The learned counsel for the plaintiffs contended on the argument, that, accepting the evidence as true, the defendants had perpetrated a gross fraud upon them, which they had not been able to discover until (169) the statutory bar had become effectual against them, and that the court ought, in the exercise of its equitable authority, to prevent the defendants from taking advantage of the bar at law, upon the ground that it would be manifestly inequitable and unjust to allow them to take and have advantage of their own fraud, to the grievous prejudice of the plaintiffs, and they cited and relied upon the rule of equity invoked as stated in Story's Eq. Jur., secs. 1521, 1521a, and Kirby v. Lake Shore, etc., Railroad Co., 120 U.S. 130.
This contention would have great force but for the statutory provisions already cited and applied. In this State the principles both of law and equity are applied now in and by the same court, in the same action, and the same cause of action, when need be and it seems to us clear that the purpose, then in part, of the statute, was to prevent the exercise of the power invoked in cases like the present one. It prescribes in plain terms the classes of cases in which the cause of action shall not be deemed to have accrued until the fraud shall be discovered. Why is the restriction made to apply to one class of cases and not to others? It was intended to serve some purpose — that indicated in the paragraph cited. If it had been contemplated that the courts should exercise the power as formerly, then this paragraph was unnecessary and would serve no useful purpose, because the courts could interpose their power, as justice and occasion might require, just as before the present statute of limitations and method of procedure began to prevail.
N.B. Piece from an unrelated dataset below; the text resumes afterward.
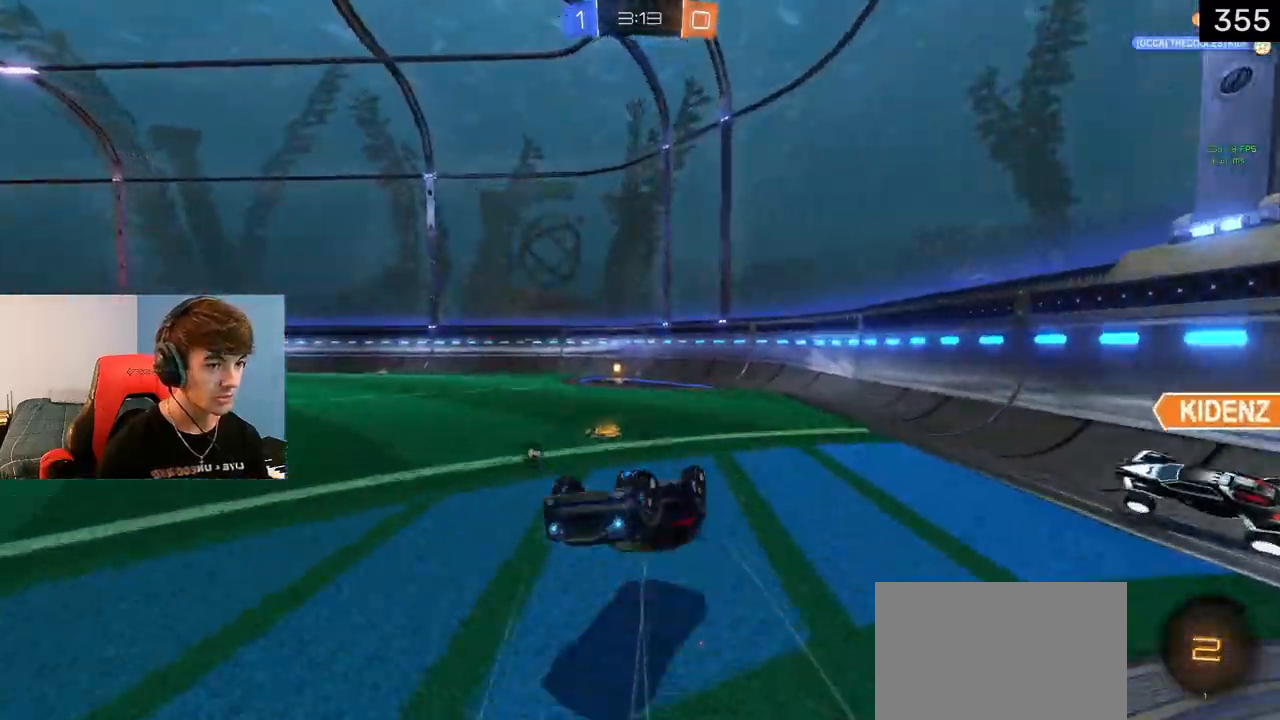
{"buttons": ["R2"], "left_stick": "left", "right_stick": "center", "events": [[333, "TRIANGLE", "down"], [417, "TRIANGLE", "up"], [467, "left_stick", "left"]]}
In the case last cited, the learned judge adverts to the similar restrictions upon the courts of the State of New York, whose statute is substantially — almost literally — like that of this State to which we refer above. The Courts of Equity of the United States are not troubled by such restrictions, nor, it seems, are they generally affected, if at all, by the practice of the courts of the several States in administering the principles of equity. Their jurisdiction is the same as that (170) of the High Court of Chancery in England, subject neither to limitation nor restrain by State legislation, and it is the same and uniform throughout the States of the Union. Hence, the United States Court could, in the case cited, exercise the authority and grant relief that we are constrained to deny.
The counsel of the plaintiffs bring to our attention an act passed by the General Assembly at its late session, which simply strikes out of the paragraph above recited, of the section of the statute cited, the words, "in cases which heretofore were solely cognizable by courts of equity." This act has no application, by its terms or effect, to this appeal.
No question is raised in the record by it, nor has the action in any aspect of it been directed or tried with a view to it, or its effect upon the subject-matter of the action.
No error. Affirmed.
Cited: Osborne v. Wilkes, 108 N.C. 675; Alpha Mills v. Engine Co., 116 N.C. 803.